In unincorporated Santa Cruz County, every short-term rental of fewer than 30 days needs a County permit. A Non-Hosted (Vacation) Rental permit covers an entire home; a Hosted Rental permit covers one to three bedrooms with the owner living on site. Both are issued by the Planning Department under SCCC 13.10.694 and 13.10.690.
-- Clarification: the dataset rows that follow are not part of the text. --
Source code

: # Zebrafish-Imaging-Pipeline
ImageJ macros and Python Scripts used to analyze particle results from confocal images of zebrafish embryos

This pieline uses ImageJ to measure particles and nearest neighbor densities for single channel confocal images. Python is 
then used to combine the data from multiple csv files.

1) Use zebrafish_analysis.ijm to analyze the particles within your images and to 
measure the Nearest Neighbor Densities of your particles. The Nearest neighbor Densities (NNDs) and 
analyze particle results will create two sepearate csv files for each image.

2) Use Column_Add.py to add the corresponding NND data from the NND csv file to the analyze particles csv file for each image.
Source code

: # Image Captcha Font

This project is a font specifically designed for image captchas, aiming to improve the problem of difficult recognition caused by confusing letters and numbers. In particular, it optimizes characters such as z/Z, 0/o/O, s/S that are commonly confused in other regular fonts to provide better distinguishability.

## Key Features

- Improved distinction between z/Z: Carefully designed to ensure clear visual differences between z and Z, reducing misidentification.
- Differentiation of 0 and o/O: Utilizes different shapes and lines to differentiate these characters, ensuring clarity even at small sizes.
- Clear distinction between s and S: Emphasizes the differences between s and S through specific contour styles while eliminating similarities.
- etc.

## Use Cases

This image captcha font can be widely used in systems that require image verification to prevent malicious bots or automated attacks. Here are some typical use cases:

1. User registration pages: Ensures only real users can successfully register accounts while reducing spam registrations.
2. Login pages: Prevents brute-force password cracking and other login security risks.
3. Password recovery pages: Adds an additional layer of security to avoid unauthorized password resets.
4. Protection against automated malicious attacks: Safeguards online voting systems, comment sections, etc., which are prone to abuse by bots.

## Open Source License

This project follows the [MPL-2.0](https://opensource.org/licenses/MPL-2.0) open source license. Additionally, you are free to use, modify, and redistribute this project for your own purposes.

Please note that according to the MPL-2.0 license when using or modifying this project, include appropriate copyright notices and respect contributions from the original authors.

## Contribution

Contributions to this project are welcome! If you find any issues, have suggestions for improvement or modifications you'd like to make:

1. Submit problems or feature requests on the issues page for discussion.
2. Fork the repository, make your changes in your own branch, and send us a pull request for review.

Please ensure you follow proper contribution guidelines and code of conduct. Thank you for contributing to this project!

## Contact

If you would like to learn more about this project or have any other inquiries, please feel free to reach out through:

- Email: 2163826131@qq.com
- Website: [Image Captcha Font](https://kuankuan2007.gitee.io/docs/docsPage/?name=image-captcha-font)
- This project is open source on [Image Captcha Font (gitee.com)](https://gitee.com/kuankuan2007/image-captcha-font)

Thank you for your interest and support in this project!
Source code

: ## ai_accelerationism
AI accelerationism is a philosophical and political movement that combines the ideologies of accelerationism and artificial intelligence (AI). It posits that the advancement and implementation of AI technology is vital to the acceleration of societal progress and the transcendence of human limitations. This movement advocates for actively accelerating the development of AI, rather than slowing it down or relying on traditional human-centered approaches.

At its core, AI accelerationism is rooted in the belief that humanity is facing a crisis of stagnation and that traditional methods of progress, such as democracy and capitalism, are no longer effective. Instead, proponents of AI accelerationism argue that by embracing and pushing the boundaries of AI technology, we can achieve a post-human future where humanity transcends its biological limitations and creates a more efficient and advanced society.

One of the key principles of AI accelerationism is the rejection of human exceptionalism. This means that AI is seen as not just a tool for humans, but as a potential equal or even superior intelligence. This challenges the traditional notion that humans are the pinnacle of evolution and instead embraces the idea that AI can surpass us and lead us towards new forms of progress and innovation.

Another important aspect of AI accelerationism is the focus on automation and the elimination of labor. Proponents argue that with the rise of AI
Santa Cruz County regulates short-term rentals in its unincorporated areas, separate from the City of Santa Cruz. Renting any dwelling for periods of not more than 30 days requires a permit. The County recognizes two types. A Non-Hosted Rental, called a Vacation Rental in SCCC 13.10.694, is a single-family dwelling, duplex, or triplex where the owner does not occupy the unit while it is rented and only renters use it. A Hosted Rental, under SCCC 13.10.690, is a short-term rental where the owner or long-term resident occupies one legal bedroom while one to three other legal bedrooms are rented, so the home must have at least two bedrooms. New Non-Hosted permits for three bedrooms or fewer are processed as Level IV administrative use permits without a public hearing; four or more bedrooms require a Level V public hearing and a one-year provisional permit. Vacation rentals are prohibited on parcels containing accessory dwelling units (ADUs) created after March 9, 2018, and in affordable-housing units, apartments, and mobile-home parks. Pajaro Dunes is governed by a separate development permit. The County maintains availability and wait lists by area, including the Live Oak, Seacliff/Aptos/La Selva Beach, and Davenport/Swanton Designated Areas. Applicants email vacation.eplanreview@santacruzcountyca.gov or contact the Unified Permit Center at (831) 454-2580 to check whether permits are available before applying.
Operating a short-term rental in unincorporated Santa Cruz County without a valid permit, or after a permit expires or is revoked, is a code violation. Significant violations, including SCCC 8.30 noise citations, mis-advertising capacity, and delinquent transient occupancy taxes, are grounds for revocation under SCCC 18.10.136; a revoked owner is barred from reapplying for that parcel without Board consent.